Masterforce jest po prostu inny niż pozostałe serie, można lubić lub nie (ja lubię, i to bardzo)
Co do Victory, to miałem podobnie, jak kolega Kupa, dwa razy zaczynałem - nigdy nie skończyłem,
być może, by to docenić, trzeba być Japończykiem?
no tak nie do końca - wszystkie serie transformers mają ze sobą tyle wspólnego, co Piotr Rubik z zawodowym boksem. Jedynie G1 i Headmasters jakoś się łączą sensownie (co nie przekłada się oczywiście na sensowne zakończenie czy jakąkolwiek powagę - w moich oczach ze starych serii bije taka infantylność i naiwność, że nawet za dzieciaka bym to zauważył).

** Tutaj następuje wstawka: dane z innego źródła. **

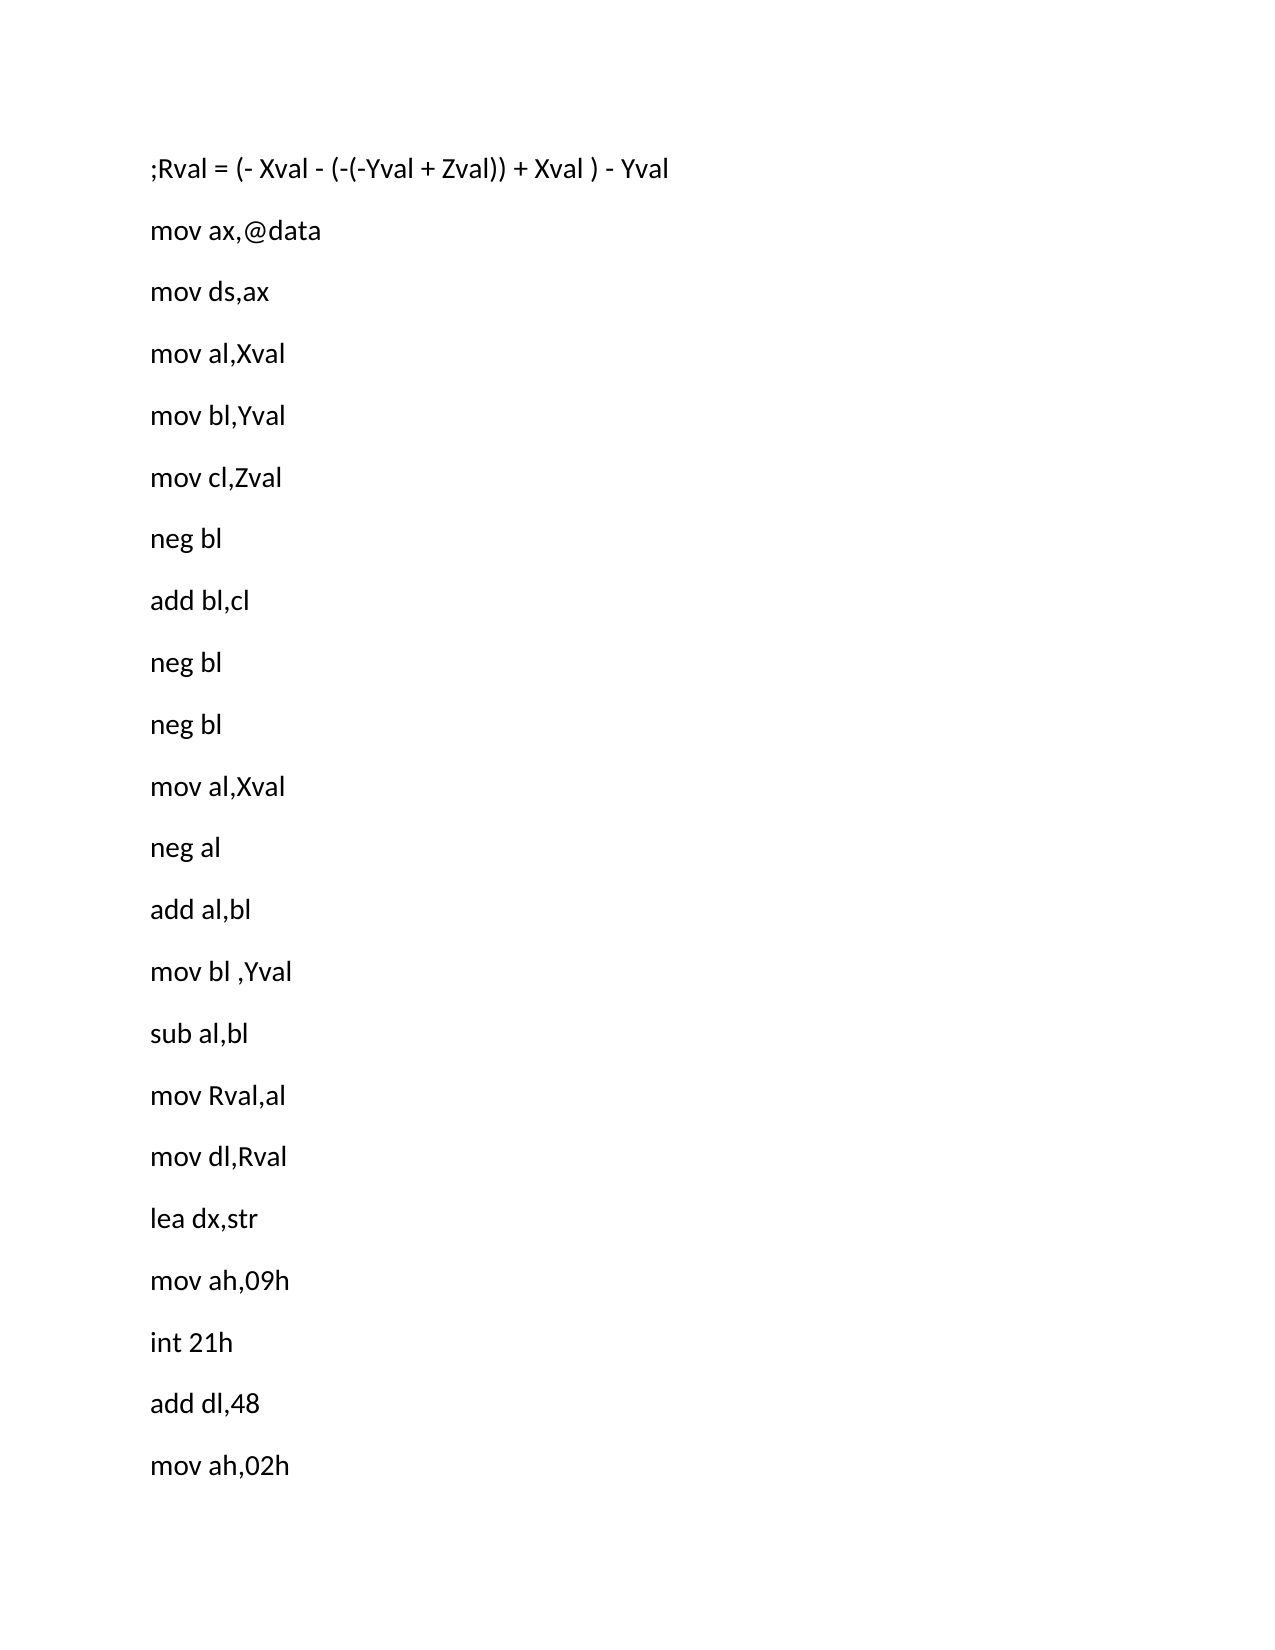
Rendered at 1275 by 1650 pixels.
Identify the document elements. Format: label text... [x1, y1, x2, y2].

text int 21h [150, 1324, 1125, 1359]
text sub al,bl [150, 1015, 1125, 1050]
text neg bl [150, 521, 1125, 556]
text ;Rval = (- Xval - (-(-Yval + Zval)) + Xval ) - Yval [150, 150, 1125, 186]
text mov ah,02h [150, 1447, 1125, 1483]
text mov ax,@data [150, 212, 1125, 247]
text mov bl ,Yval [150, 953, 1125, 989]
text neg bl [150, 644, 1125, 680]
text mov cl,Zval [150, 459, 1125, 494]
text neg al [150, 829, 1125, 865]
text mov al,Xval [150, 768, 1125, 803]
text neg bl [150, 706, 1125, 742]
text mov bl,Yval [150, 397, 1125, 433]
text mov ds,ax [150, 273, 1125, 309]
text mov dl,Rval [150, 1138, 1125, 1174]
text mov Rval,al [150, 1077, 1125, 1112]
text mov ah,09h [150, 1262, 1125, 1297]
text add dl,48 [150, 1385, 1125, 1421]
text lea dx,str [150, 1200, 1125, 1236]
text mov al,Xval [150, 335, 1125, 371]
text add bl,cl [150, 582, 1125, 618]
text add al,bl [150, 891, 1125, 927]
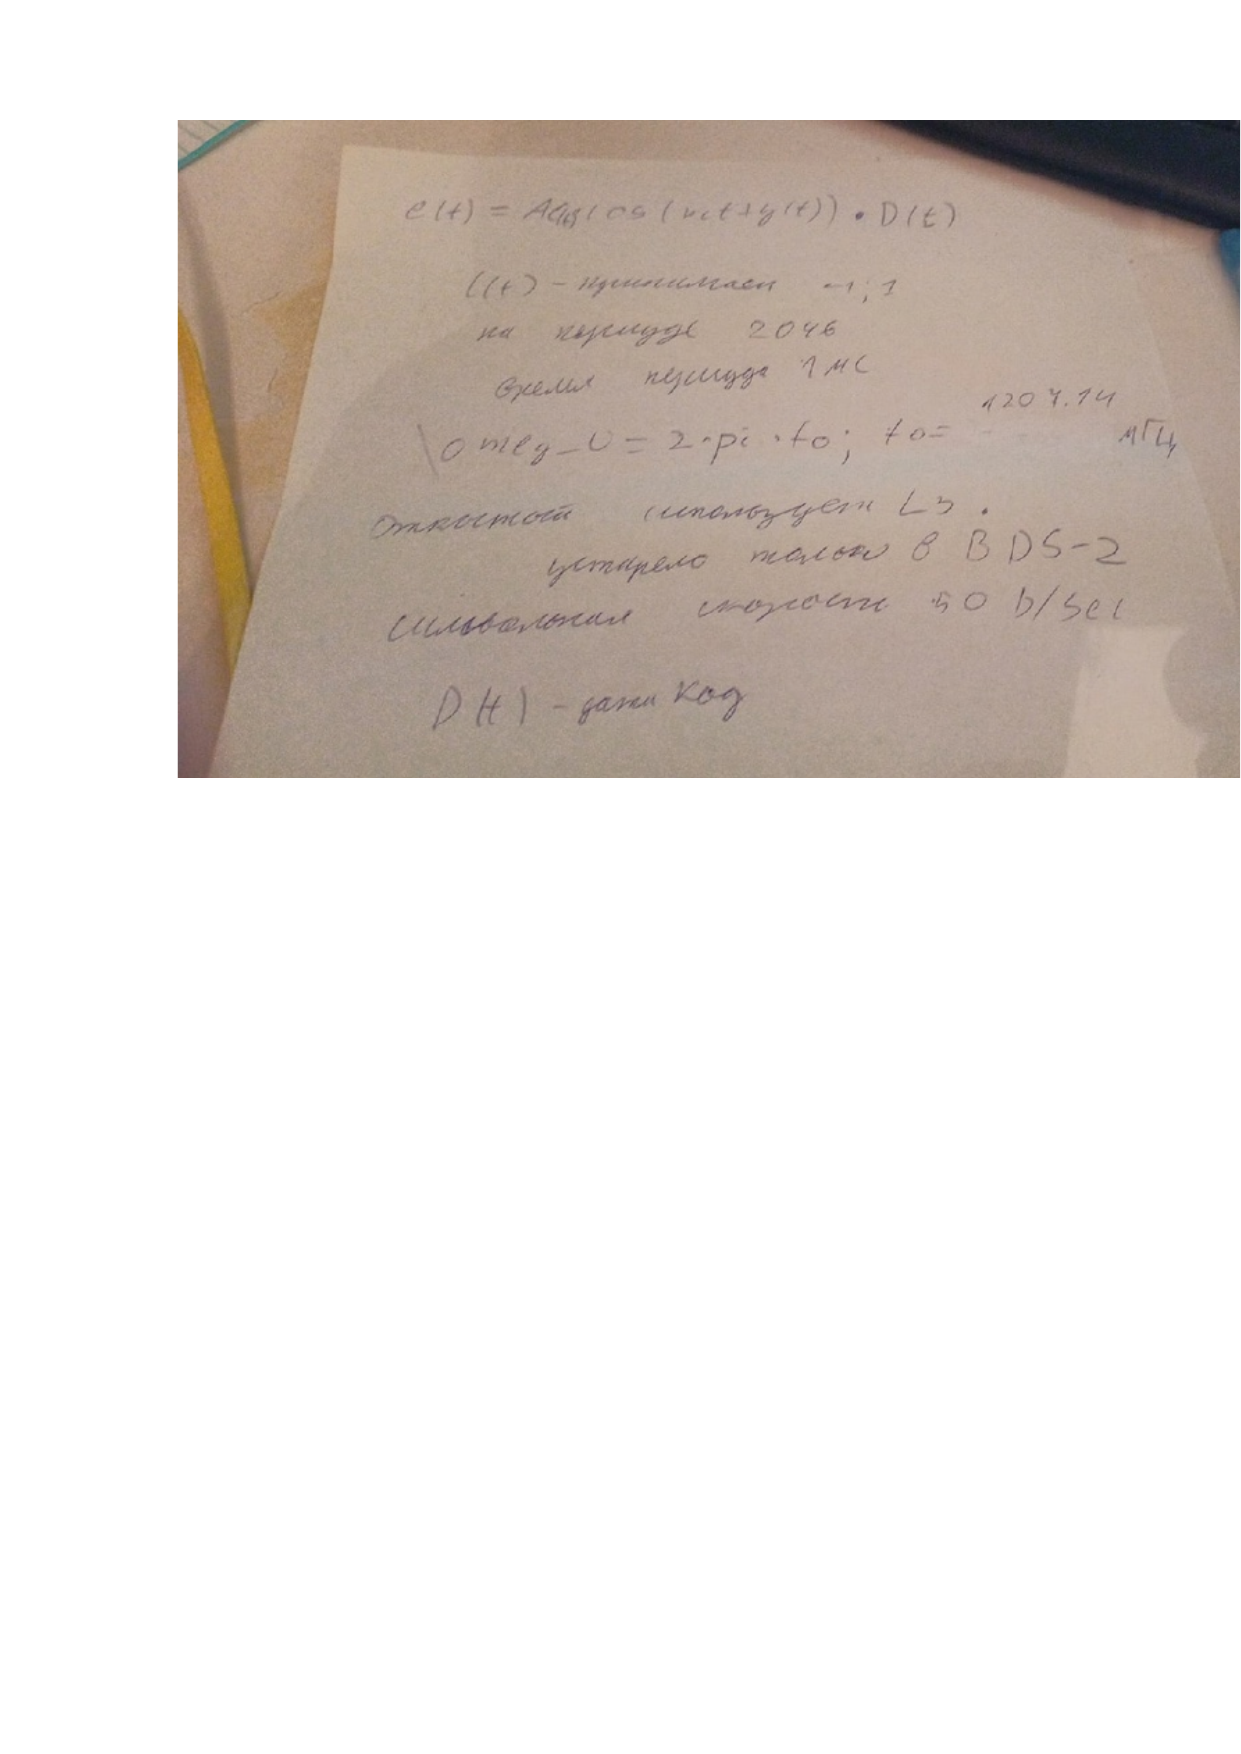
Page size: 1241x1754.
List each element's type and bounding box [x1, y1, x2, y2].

picture [179, 120, 1241, 778]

Ja obejrzałem już wszystkie stare serie (nie licząc Beast Wars) i szczerze, to jestem zmęczony tymi otwartymi zakończeniami - Victory nie zamyka żadnych wątków z poprzednich serii. Wg mnie nowa wersja (Micron Densetsu) bije te stare na głowę, ale jak powiedziałeś - każdy ma swój pogląd na ten temat.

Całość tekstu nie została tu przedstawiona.